─── TESTO DI PARTENZA ───

Il fenomeno “Mai Mai” in un Paese già insanguinato
I “Mai Mai” – come viene chiamata la milizia dissidente – hanno rifiutato di deporre le armi e di tornare alla società dopo cinque anni di guerra terminata nel 2003. Contro la popolazione locale hanno commesso omicidi, violenze, saccheggi e anche atti di cannibalismo. Molti di loro sono “bambini soldato”, ricorda CI.
I presuli cattolici del sud del Congo hanno dato da tempo l’allarme sulla violenza e sulla crisi umanitaria che questa stava scatenando. L’organismo informativo della Congregazione vaticana per l’Evangelizzazione dei Popoli, “Fides”, si è fatto ripetutamente eco dei loro appelli.
All’inizio di questo mese diffondeva già la cifra di 120.000 sfollati interni dal 15 novembre scorso, data di inizio dell’operazione militare per disarmare i “Mai Mai”.
La zona è quella in cui è stato selvaggiamente assassinato il sacerdote cattolico don François Djikulo, insieme al laico Simon Kayimbi. Responsabile di questo e di altri crimini – sostiene “Fides” – è il capo “Mai Mai” Kyungu Kasongo, alias Gédéon.
Alla fine di novembre, il Vescovo Fulgence Muteba Mugalu – di Kilwa-Kasenga – ha avvertito che “la località di Dubie e i suoi dintorni” erano “invasi” da una “marea umana” e che diventava sempre più grave “un dramma umanitario già molto forte”.
“Questa ondata di rifugiati si è prodotta dopo l’attacco delle forze armate congolesi contro il capo ‘Mai-Mai’ Gédéon e i suoi uomini, che da tempo commettono crimini orribili contro la popolazione civile del Katanga”, aggiungeva.
“L’avanzamento dell’esercito regolare a nord di Dubie, in territorio controllato dagli uomini di Gédéon e dai suoi uomini, è una vera liberazione per innumerevoli persone che erano ostaggi dei miliziani da vari mesi”.

─── SEZIONE DATI ───

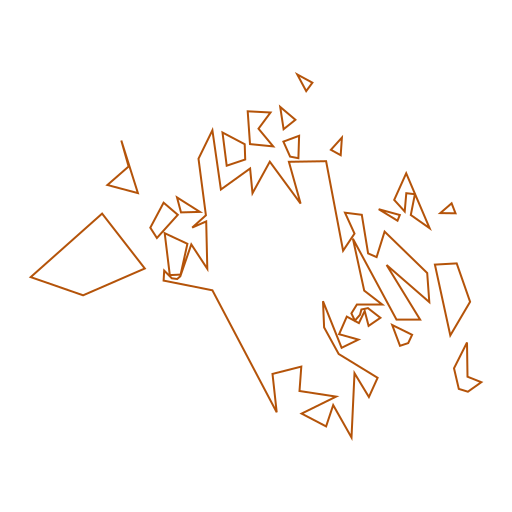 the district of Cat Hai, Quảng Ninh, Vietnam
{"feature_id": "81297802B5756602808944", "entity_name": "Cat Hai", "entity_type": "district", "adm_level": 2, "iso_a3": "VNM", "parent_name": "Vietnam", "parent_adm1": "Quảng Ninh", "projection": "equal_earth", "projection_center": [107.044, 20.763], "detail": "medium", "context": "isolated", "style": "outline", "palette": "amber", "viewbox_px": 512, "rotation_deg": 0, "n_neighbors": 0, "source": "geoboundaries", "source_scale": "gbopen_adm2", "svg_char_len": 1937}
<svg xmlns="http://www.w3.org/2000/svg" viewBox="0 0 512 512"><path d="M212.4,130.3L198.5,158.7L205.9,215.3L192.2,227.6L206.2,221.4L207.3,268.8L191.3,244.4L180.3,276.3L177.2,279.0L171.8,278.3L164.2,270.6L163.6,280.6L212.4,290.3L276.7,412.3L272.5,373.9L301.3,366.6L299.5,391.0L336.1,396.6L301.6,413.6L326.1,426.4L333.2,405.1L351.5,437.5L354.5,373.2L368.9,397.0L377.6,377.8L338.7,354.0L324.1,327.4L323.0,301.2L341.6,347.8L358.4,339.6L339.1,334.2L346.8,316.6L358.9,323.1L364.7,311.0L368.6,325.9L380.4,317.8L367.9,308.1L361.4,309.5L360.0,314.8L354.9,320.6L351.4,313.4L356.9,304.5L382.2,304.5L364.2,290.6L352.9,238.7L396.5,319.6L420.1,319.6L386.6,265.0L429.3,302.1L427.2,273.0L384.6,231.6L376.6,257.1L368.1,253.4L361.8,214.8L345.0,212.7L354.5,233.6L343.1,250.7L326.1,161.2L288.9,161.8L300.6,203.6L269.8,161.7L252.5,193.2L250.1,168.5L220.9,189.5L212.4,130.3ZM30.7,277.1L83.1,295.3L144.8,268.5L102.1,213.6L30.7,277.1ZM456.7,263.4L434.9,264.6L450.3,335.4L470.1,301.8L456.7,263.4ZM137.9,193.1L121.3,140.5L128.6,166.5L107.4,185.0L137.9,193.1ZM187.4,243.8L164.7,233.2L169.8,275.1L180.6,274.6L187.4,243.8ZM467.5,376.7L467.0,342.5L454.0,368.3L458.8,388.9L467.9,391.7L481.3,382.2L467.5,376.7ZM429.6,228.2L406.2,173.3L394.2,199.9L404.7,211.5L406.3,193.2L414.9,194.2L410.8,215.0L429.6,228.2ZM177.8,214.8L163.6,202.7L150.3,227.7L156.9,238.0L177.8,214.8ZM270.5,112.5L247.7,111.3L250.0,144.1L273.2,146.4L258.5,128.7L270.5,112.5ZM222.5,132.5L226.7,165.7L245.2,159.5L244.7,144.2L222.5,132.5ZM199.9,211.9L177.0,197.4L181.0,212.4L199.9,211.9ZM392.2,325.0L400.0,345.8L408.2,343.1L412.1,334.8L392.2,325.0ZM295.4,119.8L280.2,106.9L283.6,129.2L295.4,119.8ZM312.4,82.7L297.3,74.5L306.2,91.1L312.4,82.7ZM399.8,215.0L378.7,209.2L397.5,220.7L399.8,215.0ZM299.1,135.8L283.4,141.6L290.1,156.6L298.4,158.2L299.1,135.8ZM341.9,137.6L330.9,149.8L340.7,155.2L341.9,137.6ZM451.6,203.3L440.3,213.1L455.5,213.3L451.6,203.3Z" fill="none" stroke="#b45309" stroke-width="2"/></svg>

───

ESERCIZI:
**1)** Nel testo sui Mai Mai, secondo il Vescovo l'avanzata dell'esercito regolare a nord di Dubie è una vera liberazione. Spiega il motivo in una o due frasi.
**2)** Quanti sfollati interni dal 15 novembre indicava "Fides" all'inizio del mese, secondo il testo sui Mai Mai?
**3)** Prosegui il testo sui Mai Mai partendo dopo l'ultima frase riportata.
Il materiale qui non serve a niente.

LE RISPOSTE:
**1)** Perché innumerevoli persone erano da vari mesi ostaggi dei miliziani di Gédéon. L'esercito avanza infatti nel territorio controllato da loro.

**2)** 120.000 sfollati interni.

**3)**
La maggior parte degli sfollati in arrivo a Dubie, Kabangu, Lukona e Kaswete presentava malattie, malnutrizione cronica e traumi psichici. Erano molti quelli vestiti solo di stracci e quelli che, per pudore, si recavano nei luoghi di accoglienza solo di notte, ha affermato “Fides”.
Già in ottobre la diocesi di Kilwa-Kasenga ha lanciato una campagna di solidarietà di tutti i fedeli con i bisognosi di Dubie e Mitwaba.
Alla fine di novembre i Vescovi del Katanga hanno espresso la propria preoccupazione per la violenza “Mai Mai” in un memorandum indirizzato al Presidente del Paese africano e al rappresentante speciale del segretario generale dell’ONU nella Repubblica Democratica del Congo.
I presuli osservavano che le milizie “Mai Mai” si erano armate per difendere il Paese nel 1998, allo scoppio della guerra, ma che non avevano motivo di esistere dopo l’Accordo Globale e Inclusivo e la riunificazione della Repubblica Democratica del Congo.
Hanno firmato il memorandum l’Arcivescovo Floribert Songasonga Mwitwa – di Lubumbashi –, il Vescovo Vincent de Paul Kwanga Njubu – di Manono – e monsignor Muteba Mugalu, Vescovo di Kilwa-Kasenga.
I presuli hanno anche spiegato la complessità del fenomeno delle milizie “Mai Mai”: “Secondo la nostra opinione, da quando si parla di transizione si distinguono due categorie di ‘Mai Mai’ in Katanga. La prima categoria è costituita da quanti vagano nella città e non obbediscono che ai loro capi. A volte erigono barriere, vessano la pooplazione e si costituiscono come una polizia parallela. Questo tipo di ‘Mai Mai’ si trova essenzialmente in certe località della diocesi di Kongolo”.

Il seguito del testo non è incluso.